Aujourd’hui, le musée d’Orsay à Paris, le musée J. Paul Getty de Los Angeles et l’Art Institute of Chicago ont uni leurs forces pour réexaminer Caillebotte, avec une vaste rétrospective « Painting Men », qui se déroule jusqu’en janvier à Paris. avant de partir pour Los Angeles au printemps prochain puis Chicago l’été prochain. Malgré les éloges que l’artiste a reçus au cours des trois dernières décennies, il reste encore un peu mystérieux, un thème majeur de l’exposition qui coïncide également avec le 130e anniversaire de la disparition de l’artiste.
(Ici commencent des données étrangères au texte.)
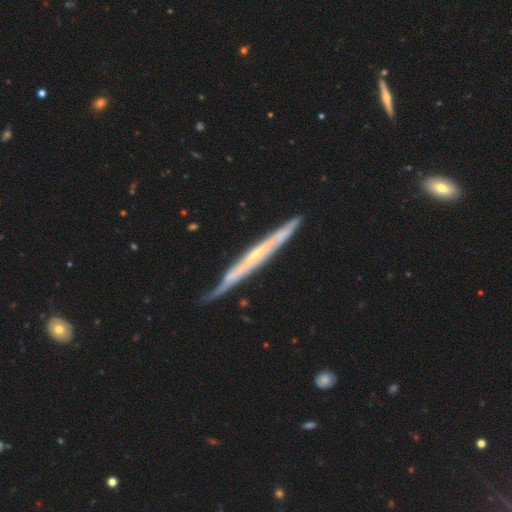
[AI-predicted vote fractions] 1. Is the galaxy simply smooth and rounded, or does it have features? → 76% featured or disk, 19% smooth, 5% star or artifact.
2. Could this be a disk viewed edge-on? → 91% yes, 9% no.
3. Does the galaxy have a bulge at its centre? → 64% none, 31% rounded, 4% boxy.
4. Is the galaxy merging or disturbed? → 74% none, 21% minor disturbance, 3% major disturbance, 2% merger.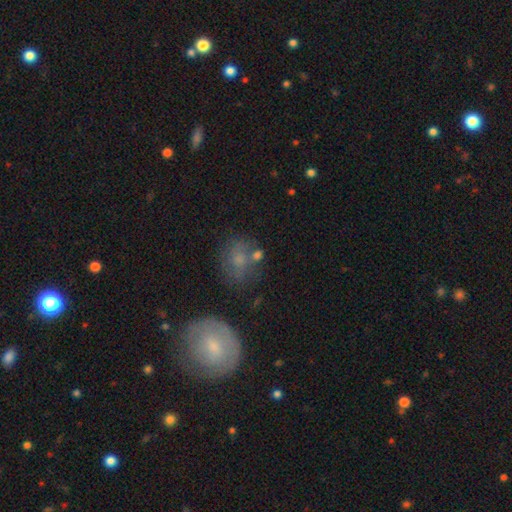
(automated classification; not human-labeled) smooth_or_featured: smooth (p=0.57) [alt: featured or disk p=0.28]
how_rounded: round (p=0.55) [alt: in between p=0.43]
merging: none (p=0.53) [alt: minor disturbance p=0.21]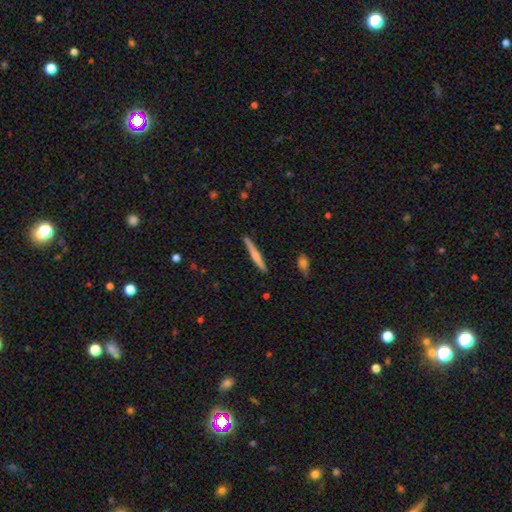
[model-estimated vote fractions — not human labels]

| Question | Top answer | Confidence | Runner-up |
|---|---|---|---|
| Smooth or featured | featured or disk | 49% | smooth (46%) |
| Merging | none | 89% | minor disturbance (8%) |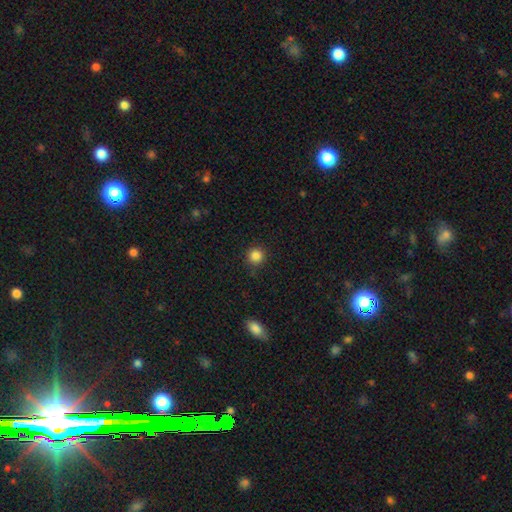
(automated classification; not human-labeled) smooth_or_featured: smooth (p=0.85) [alt: star or artifact p=0.11]
how_rounded: round (p=0.94) [alt: in between p=0.05]
merging: none (p=0.88) [alt: minor disturbance p=0.08]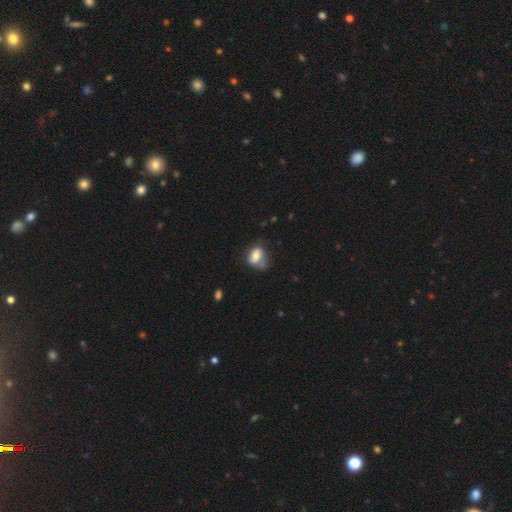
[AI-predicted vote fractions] Overall: smooth (71%). How rounded: in between (76%). Merging: none (40%; minor disturbance 32%).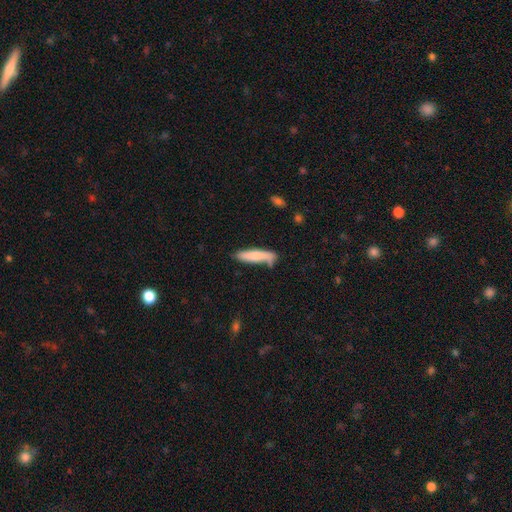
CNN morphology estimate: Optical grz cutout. It shows a smooth galaxy with no disk features (73%) that is cigar-shaped (79%). Merging: none (62%).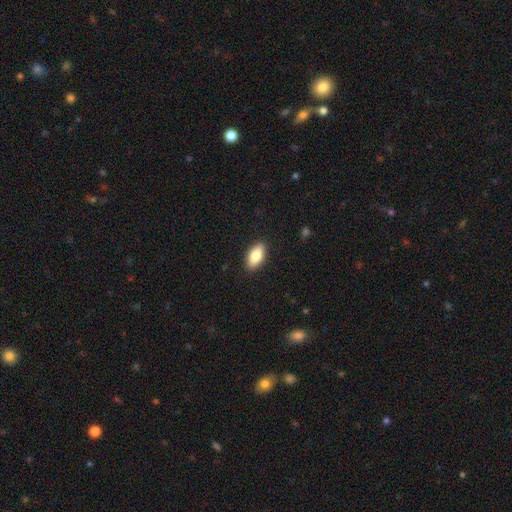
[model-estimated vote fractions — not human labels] Smooth or featured? smooth (82%)
How rounded? in between (88%)
Merging? none (89%)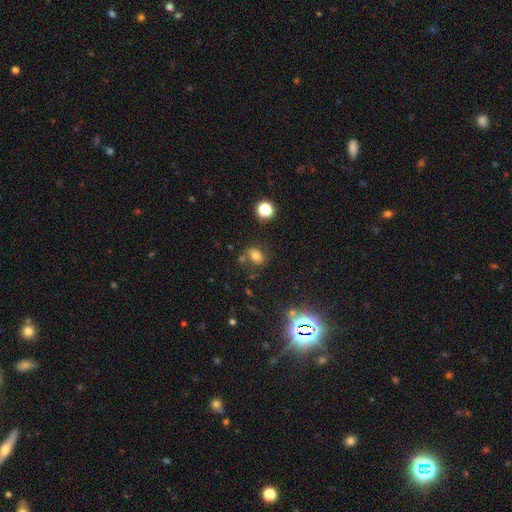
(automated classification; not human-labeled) Smooth or featured? Predicted: smooth (p=0.70). How rounded? Predicted: in between (p=0.70). Merging? Predicted: none (p=0.68).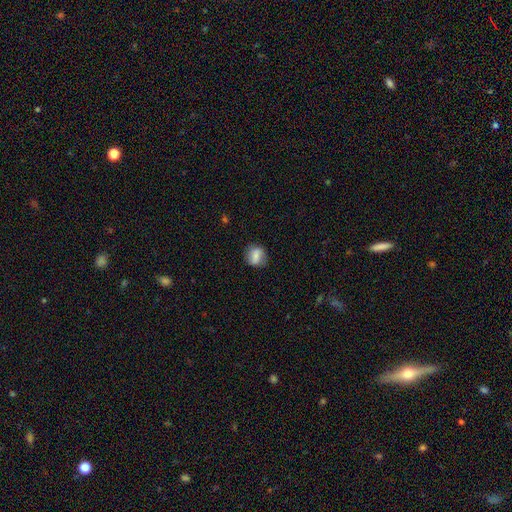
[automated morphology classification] Overall: smooth (71%). How rounded: round (66%; in between 32%). Merging: none (75%).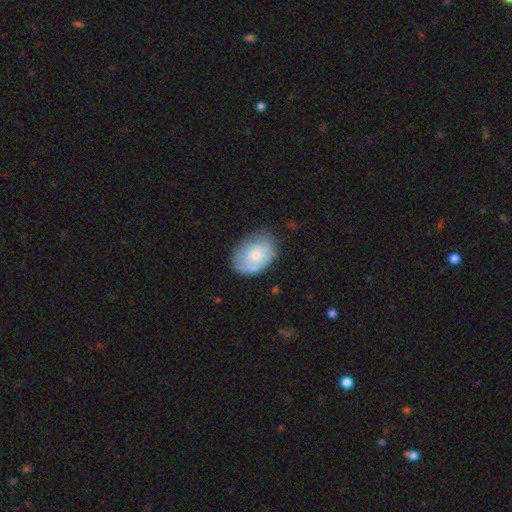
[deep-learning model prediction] Smooth or featured: smooth — 65% (featured or disk — 28%)
How rounded: in between — 78% (round — 21%)
Merging: none — 67% (minor disturbance — 24%)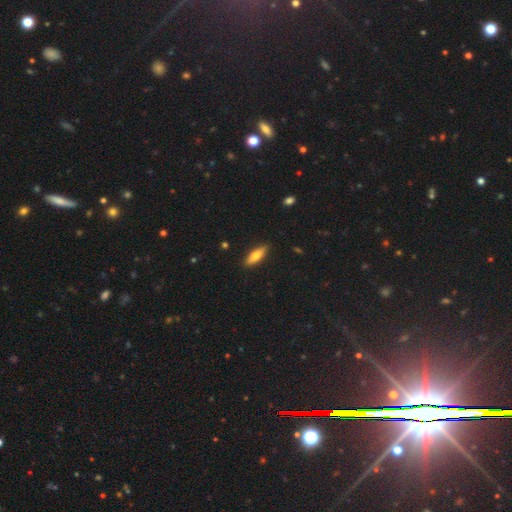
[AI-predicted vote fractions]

« Face à cet homme séduisant, moderne et énigmatique – on ne sait toujours pas qui il est – j’ai réalisé que nous avions un bon point de départ », a déclaré Paul Perrin, commissaire d’Orsay, qui a organisé l’exposition avec Scott Allan du Getty et Gloria Groom de l’Art Institute, a déclaré ARTactualités dans une interview. Ce point de départ est la focalisation singulière de Caillebotte sur la figure masculine, le seul des impressionnistes à tourner systématiquement son regard vers les musculatures masculines et les espaces entièrement masculins de la bourgeoisie: des soldats impressionnants qu’il a repérés lorsqu’il était militaire, des membres de sa famille, passants élégamment vêtus, ouvriers torse nu, rameurs, etc. remplissent ses tableaux. (Sur les 76 œuvres présentées par l’artiste entre 1876 et 1888, 33 représentent des hommes contre 16 des femmes.)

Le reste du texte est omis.